Junio inicia con la aplicación de nuevos incrementos nacionales en distintos rubros que impactan de forma directa en el IPC y en el poder adquisitivo. El foco principal recae en alquileres, combustibles y prepagas, dentro de un esquema de ajustes que sostiene la presión inflacionaria.
En lo que respecta a alquileres, los contratos alcanzados por la normativa derogada de alquileres registran una actualización del 78% anual para junio según el Índice de Contratos de Locación.
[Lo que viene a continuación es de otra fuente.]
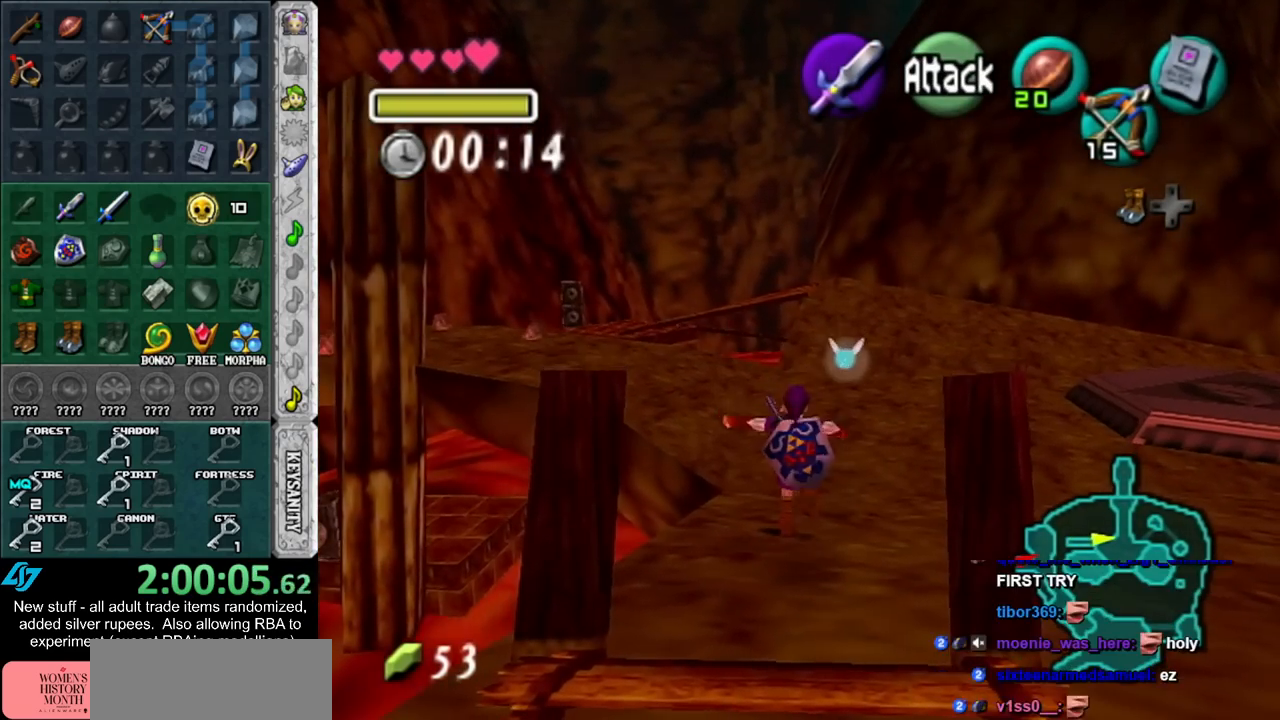
{"buttons": [], "left_stick": "up-left", "right_stick": "center", "events": [[267, "left_stick", "up-left"]]}
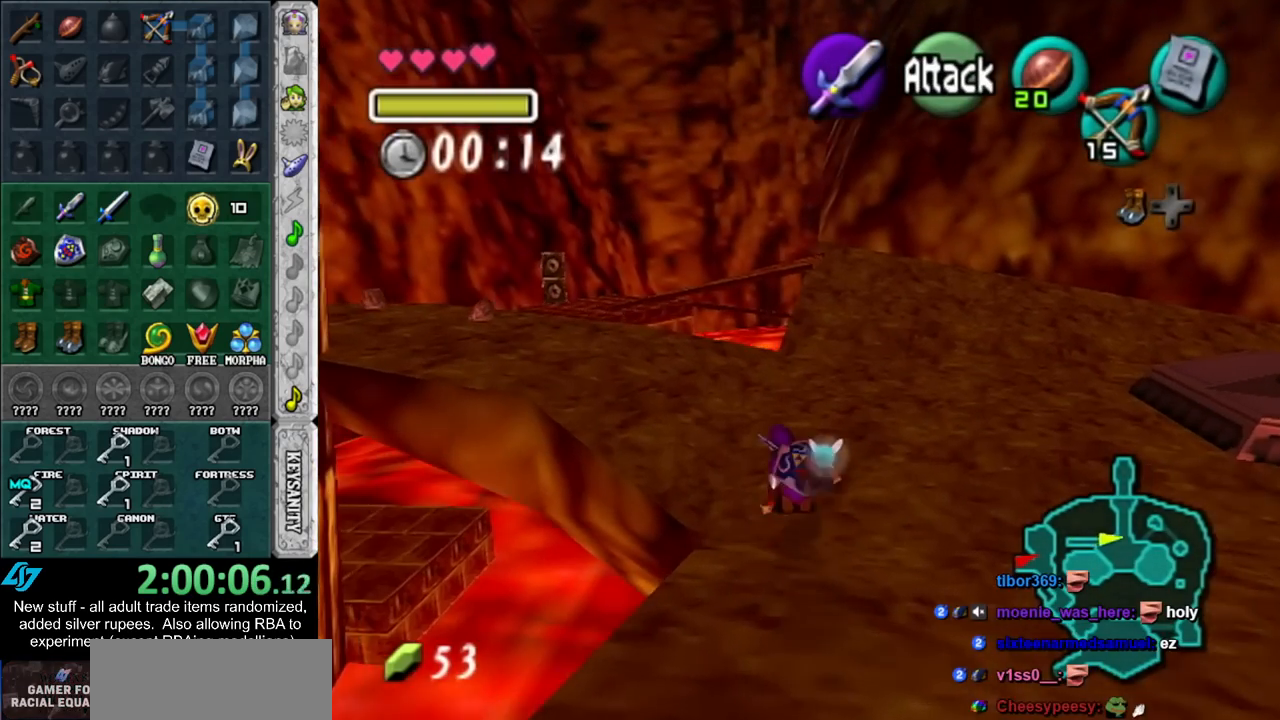
{"buttons": [], "left_stick": "up-left", "right_stick": "center", "events": [[17, "A", "down"], [233, "A", "up"]]}
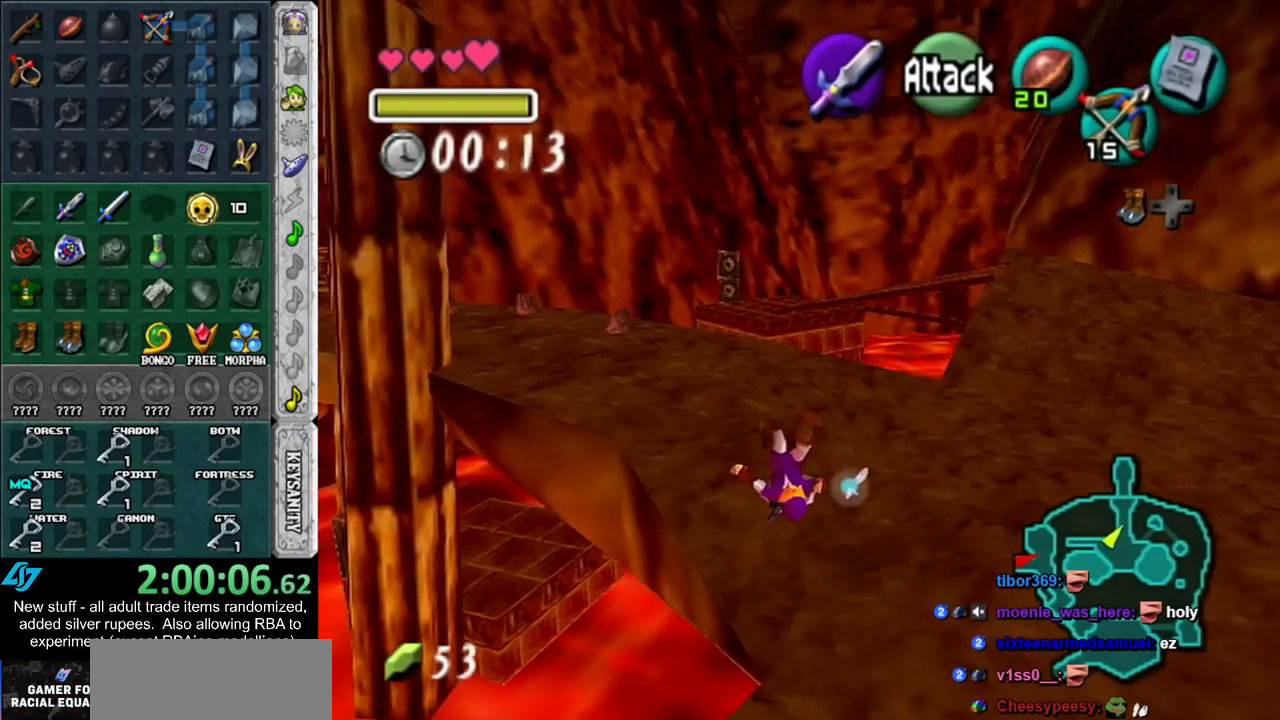
{"buttons": ["L1"], "left_stick": "up", "right_stick": "center", "events": [[300, "A", "down"], [400, "L1", "down"], [483, "A", "up"], [483, "left_stick", "up"]]}
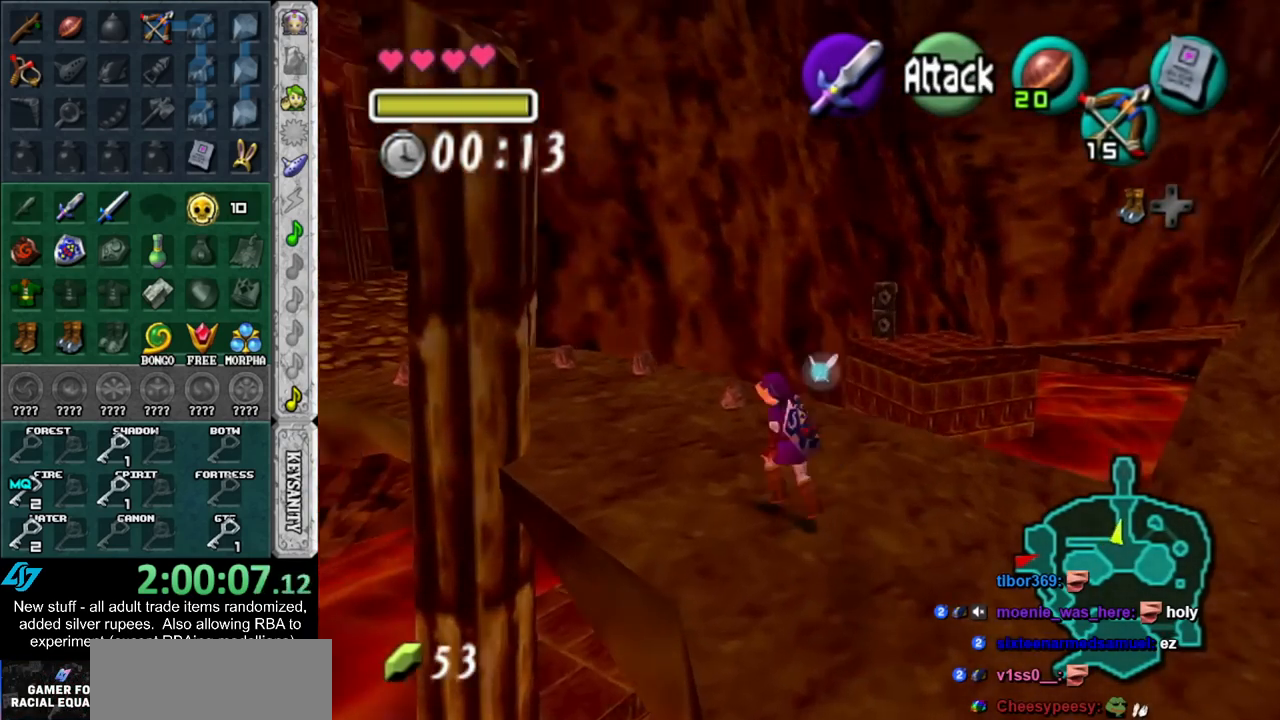
{"buttons": [], "left_stick": "up", "right_stick": "center", "events": [[133, "L1", "up"]]}
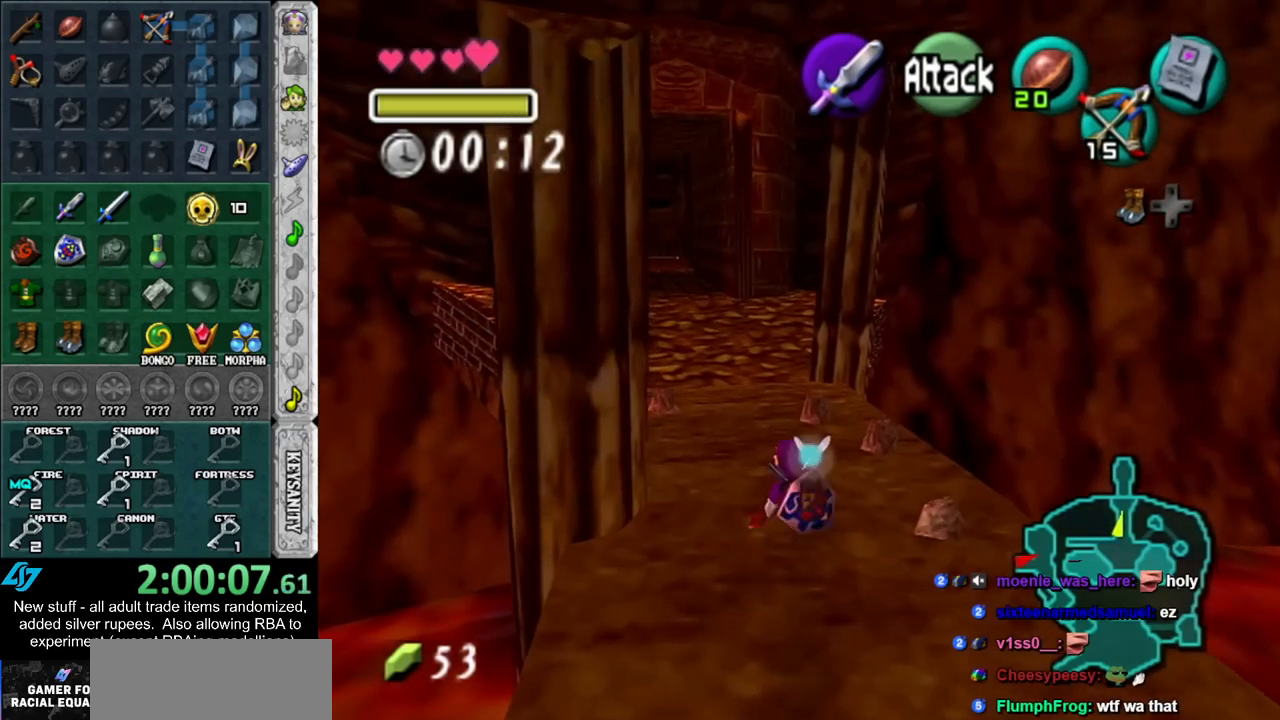
{"buttons": [], "left_stick": "up", "right_stick": "center", "events": [[150, "A", "down"], [333, "A", "up"]]}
La serie previa mostró subas de 32,05% en mayo, 31,22% en abril, 33,80% en marzo, 34,6% en febrero y 36,39% en enero, con una tendencia aún elevada.
Quienes pactaron ajustes trimestrales vinculados a la inflación enfrentan nuevos incrementos en junio. Las estimaciones ubican la suba cercana al 8,8%, mientras que los esquemas basados en los últimos datos del INDEC (febrero, marzo y abril) marcan una corrección de alrededor de 9,12%.

Transporte: combustibles con ajuste impositivo automático
El rubro transporte muestra un incremento en nafta y gasoil por la actualización parcial de los impuestos a los combustibles líquidos y al dióxido de carbono. El traslado del ajuste al precio final ocurre de forma directa, sin comunicación anticipada al consumidor.
Este mecanismo impacta de manera inmediata en costos logísticos y movilidad urbana, con efectos indirectos sobre otros precios de la economía, dado el peso del transporte en la cadena de distribución.
Salud: prepagas con subas entre 2,6% y 2,9%
En el área de salud, las empresas de medicina prepaga aplican incrementos en torno al 2,6% y 2,9%, según plan, compañía y región. La actualización responde a la dinámica reciente de precios y mantiene la trayectoria de ajuste mensual del sector.
Estas variaciones consolidan una estructura de costos creciente en servicios médicos privados, con impacto directo en cuotas de afiliados y planes familiares.